Math/Theory Questions about PostScript-style drawing
Math/Theory Questions about PostScript-style drawing
- Subject: Math/Theory Questions about PostScript-style drawing
- From: Matthew Cox <email@hidden>
- Date: Mon, 17 Sep 2001 16:29:38 -0400
Anyone competent to respond to this message probably knows all this
intro, but I'm including it in case my comprehension is in someway
flawed.
I know that the 2D Transformation Matrix functions as, in poor notation:
[ a | b | u ]
[ c | d | v ]
[ tX| tY| w ]
And to calculate the position of a point (x', y') from an older point
(x, y):
x' = ax + cy + tX;
y' = bx + dy + tY;
And you create transformations based on the identity matrix:
[ 1 | 0 | 0 ]
[ 0 | 1 | 0 ]
[ 0 | 0 | 1 ]
And one can:
Translate:
[ 1 | 0 | 0 ]
[ 0 | 1 | 0 ]
[ bx|by | 1 ]
Scale:
[ Sx| 0 | 0 ]
[ 0 | Sy| 0 ]
[ 0 | 0 | 1 ]
And rotate:
[ cos(C) | sin(C) | 0 ]
[ -sin(C)| -cos(C)| 0 ]
[ 0 | 0 | 1 ]
So my question is: since these seem to operate on points individually,
how can multiplying a point by the scaling matrix enlarge it? It would
simply spit out a new point, and the same sort of idea for Rotation, is
it not just rotating a point, which is essentially a zero-dimensional
object?
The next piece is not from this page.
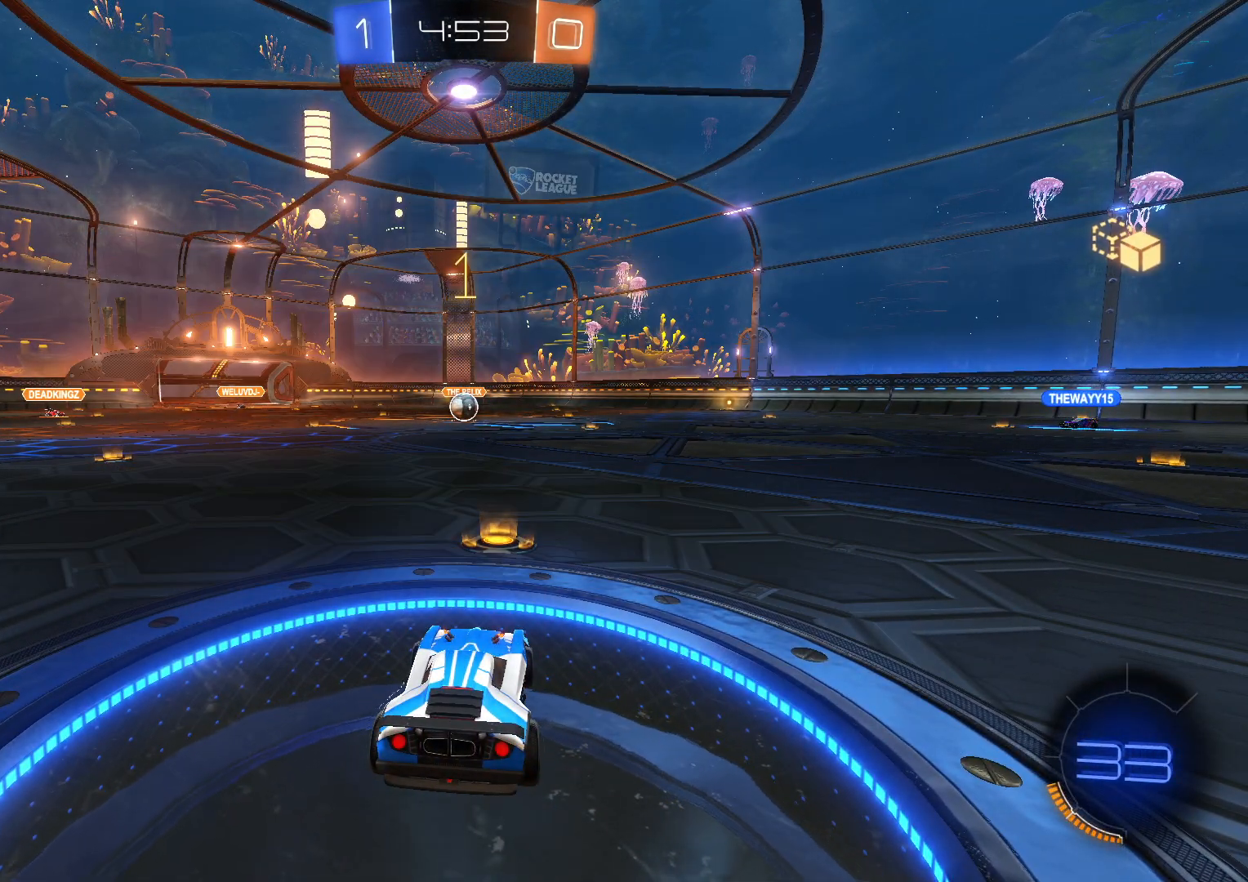
{"buttons": ["CROSS", "SQUARE", "R2"], "left_stick": "right", "events": [[400, "left_stick", "right"], [450, "SQUARE", "down"]]}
Or am I missing a portion of the step? For instance, wouldn't
the rotation matrix need to "know" what the center of rotation is? Or
would the scale need to know where to find the center of the construct,
so it could "stretch" points accordingly? I'm interested more in the
mathematics of it than the actual implementation and use, but still
real-world usage would be appreciated.